(SOURCE DATA begins)
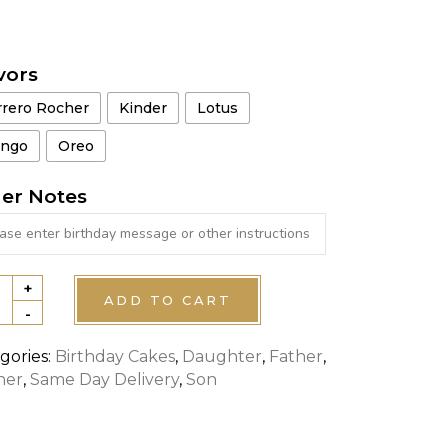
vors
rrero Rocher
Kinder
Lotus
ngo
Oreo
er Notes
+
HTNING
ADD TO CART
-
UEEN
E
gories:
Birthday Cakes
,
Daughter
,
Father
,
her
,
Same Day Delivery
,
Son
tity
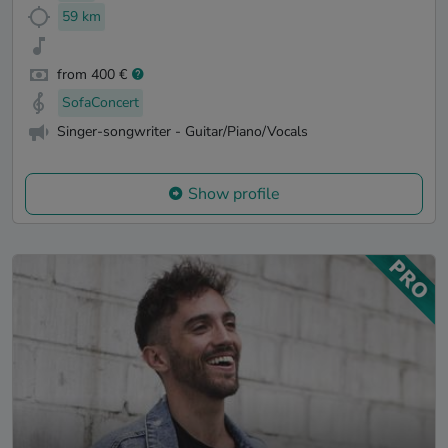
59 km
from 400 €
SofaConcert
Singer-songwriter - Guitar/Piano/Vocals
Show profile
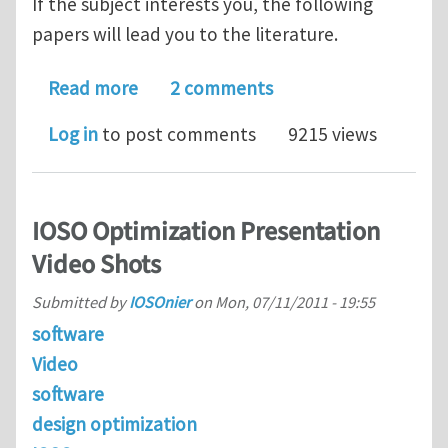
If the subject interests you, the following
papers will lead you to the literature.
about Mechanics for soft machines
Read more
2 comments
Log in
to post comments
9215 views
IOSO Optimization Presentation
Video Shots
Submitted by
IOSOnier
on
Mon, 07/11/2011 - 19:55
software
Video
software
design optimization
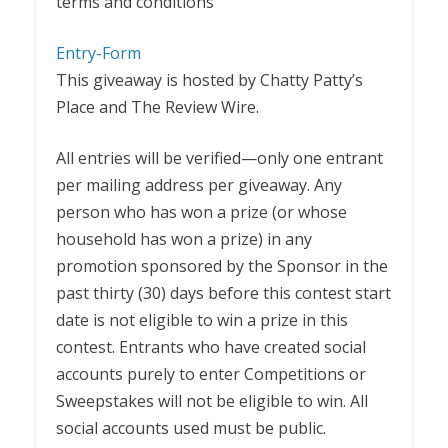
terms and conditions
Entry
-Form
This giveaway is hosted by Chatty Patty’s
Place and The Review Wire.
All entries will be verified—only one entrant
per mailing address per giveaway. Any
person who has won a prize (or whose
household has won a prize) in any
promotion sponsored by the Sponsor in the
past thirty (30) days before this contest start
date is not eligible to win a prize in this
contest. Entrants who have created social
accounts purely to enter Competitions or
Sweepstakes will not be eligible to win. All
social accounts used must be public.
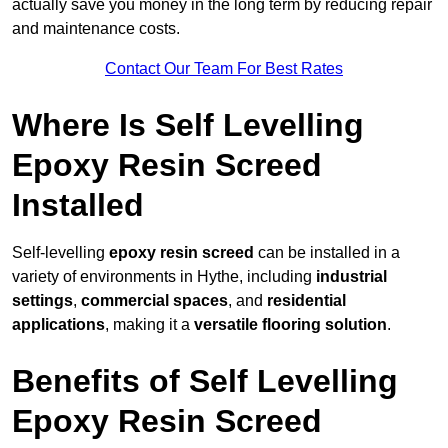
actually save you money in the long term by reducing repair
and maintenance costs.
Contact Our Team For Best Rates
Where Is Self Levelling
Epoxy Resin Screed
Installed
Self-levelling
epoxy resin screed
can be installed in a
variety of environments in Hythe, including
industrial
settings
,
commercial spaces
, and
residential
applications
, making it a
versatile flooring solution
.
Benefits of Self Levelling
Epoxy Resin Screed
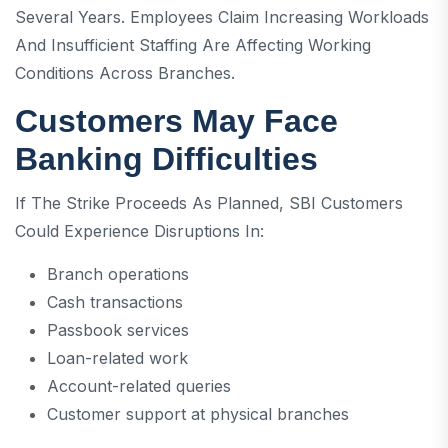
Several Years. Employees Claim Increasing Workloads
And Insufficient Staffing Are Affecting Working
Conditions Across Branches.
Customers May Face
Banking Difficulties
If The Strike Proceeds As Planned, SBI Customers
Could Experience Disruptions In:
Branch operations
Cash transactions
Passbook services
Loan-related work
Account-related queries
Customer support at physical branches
(SOURCE DATA ends)
(SOURCE DATA begins)
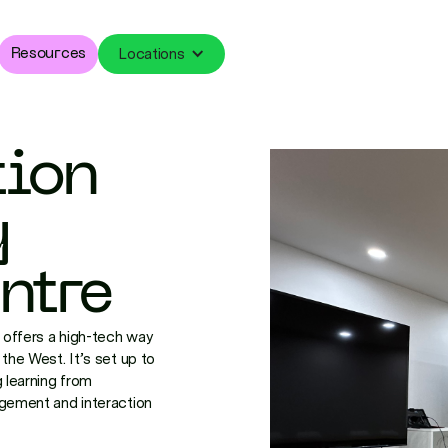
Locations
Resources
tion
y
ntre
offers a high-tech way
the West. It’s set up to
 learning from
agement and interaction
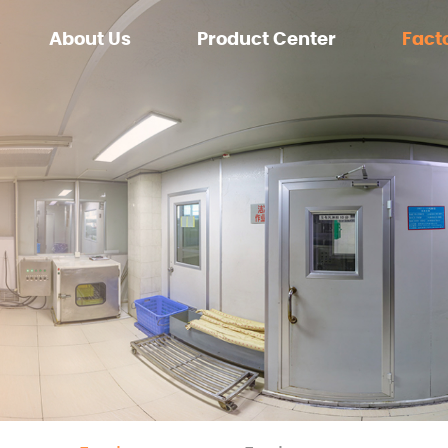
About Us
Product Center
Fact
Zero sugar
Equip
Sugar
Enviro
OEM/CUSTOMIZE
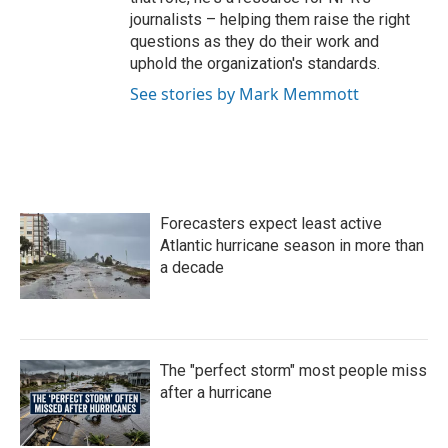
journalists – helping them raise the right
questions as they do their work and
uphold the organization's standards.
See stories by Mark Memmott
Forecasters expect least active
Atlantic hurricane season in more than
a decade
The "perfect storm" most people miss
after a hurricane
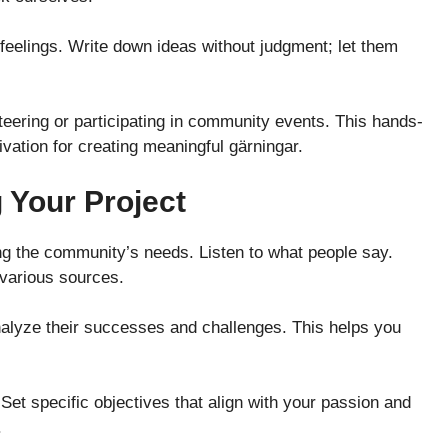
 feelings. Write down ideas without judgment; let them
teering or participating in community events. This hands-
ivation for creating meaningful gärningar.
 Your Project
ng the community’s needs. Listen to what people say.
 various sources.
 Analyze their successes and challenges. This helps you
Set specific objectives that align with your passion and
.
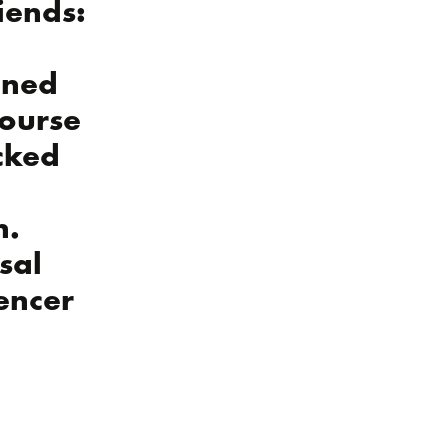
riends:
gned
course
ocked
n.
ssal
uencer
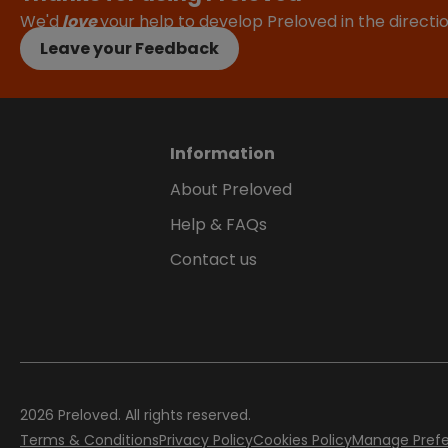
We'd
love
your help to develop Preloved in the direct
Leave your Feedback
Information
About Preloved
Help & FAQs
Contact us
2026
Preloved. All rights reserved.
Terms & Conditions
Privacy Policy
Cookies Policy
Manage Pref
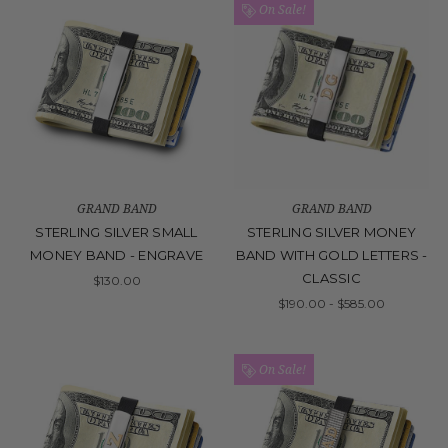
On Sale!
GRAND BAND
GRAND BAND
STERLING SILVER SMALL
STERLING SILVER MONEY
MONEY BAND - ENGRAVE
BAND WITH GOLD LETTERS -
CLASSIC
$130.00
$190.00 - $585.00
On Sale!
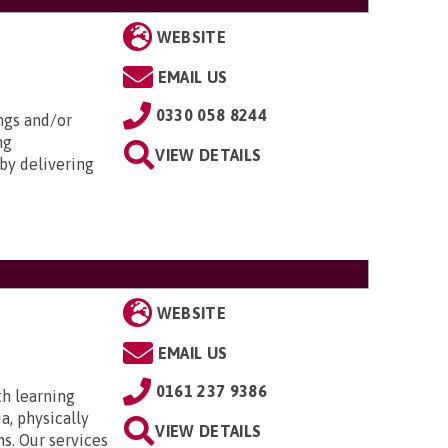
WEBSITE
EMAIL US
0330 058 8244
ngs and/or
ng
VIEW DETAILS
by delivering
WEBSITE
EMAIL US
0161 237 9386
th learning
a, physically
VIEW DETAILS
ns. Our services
(SOURCE DATA ends)
• **WHAT THE TASK REQUIRES**
Going through the material, count each line that carries the word "more", and output only that count.

• **ANSWER BELOW**
2